Object state change records:
□ □ □ □ □
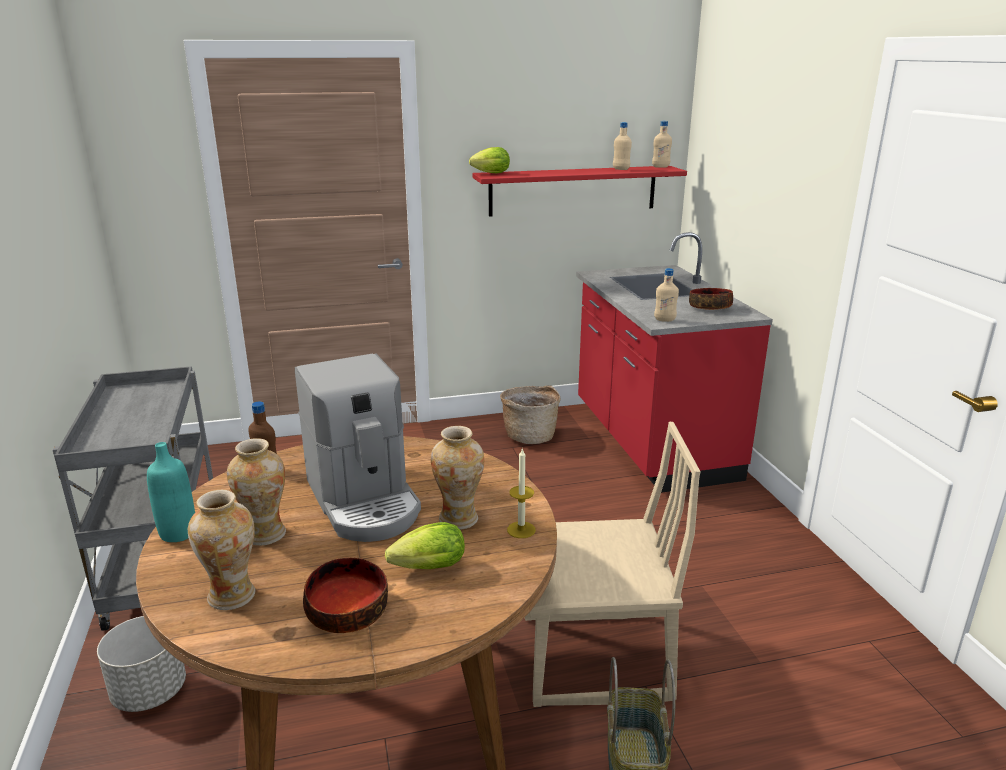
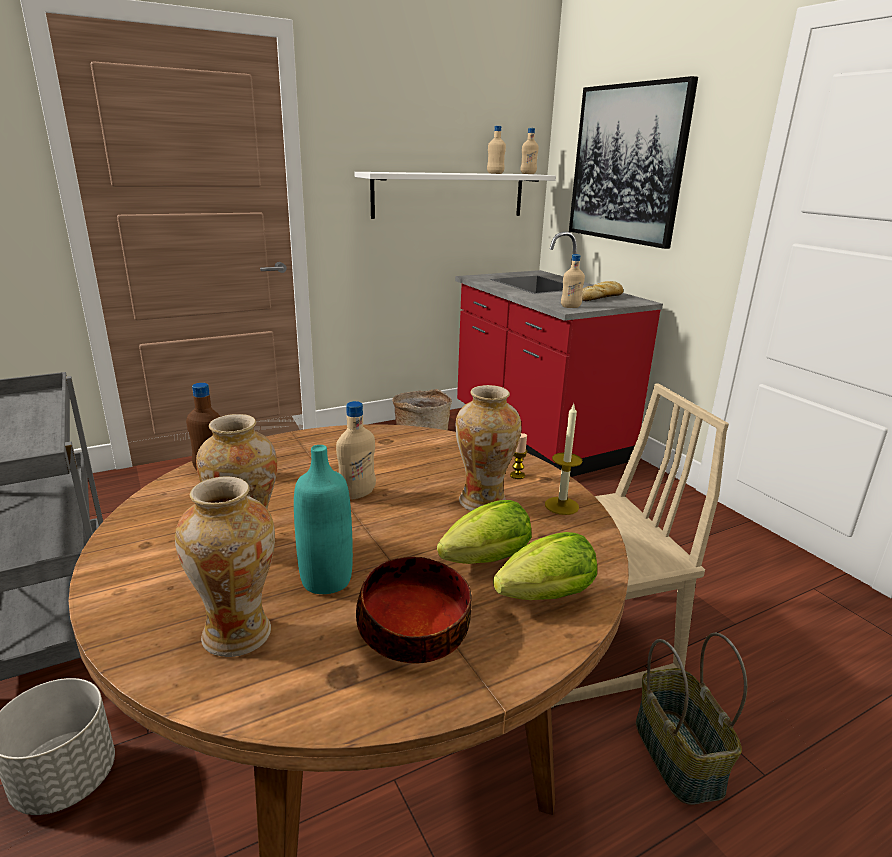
camera: 15 degrees left, 0 degrees up
turquoise bottle [147,442,195,542] -> turquoise bottle moved to [294,445,353,594]
coffee machine [295,353,421,542] -> beige bottle [336,401,376,500]
lettuce [469,147,510,173] -> lettuce moved to [493,532,597,600]
red shelf [472,166,687,217] -> white shelf [354,172,556,219]
bowl [689,288,733,310] -> bread [582,281,623,301]
none -> candle [510,433,527,479]
none -> picture [569,76,698,249]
□ □ □ □ □
Task:
Print the entries again exactly as they appear above. Do not print the pictures.

Output below:
camera: 15 degrees left, 0 degrees up
turquoise bottle [147,442,195,542] -> turquoise bottle moved to [294,445,353,594]
coffee machine [295,353,421,542] -> beige bottle [336,401,376,500]
lettuce [469,147,510,173] -> lettuce moved to [493,532,597,600]
red shelf [472,166,687,217] -> white shelf [354,172,556,219]
bowl [689,288,733,310] -> bread [582,281,623,301]
none -> candle [510,433,527,479]
none -> picture [569,76,698,249]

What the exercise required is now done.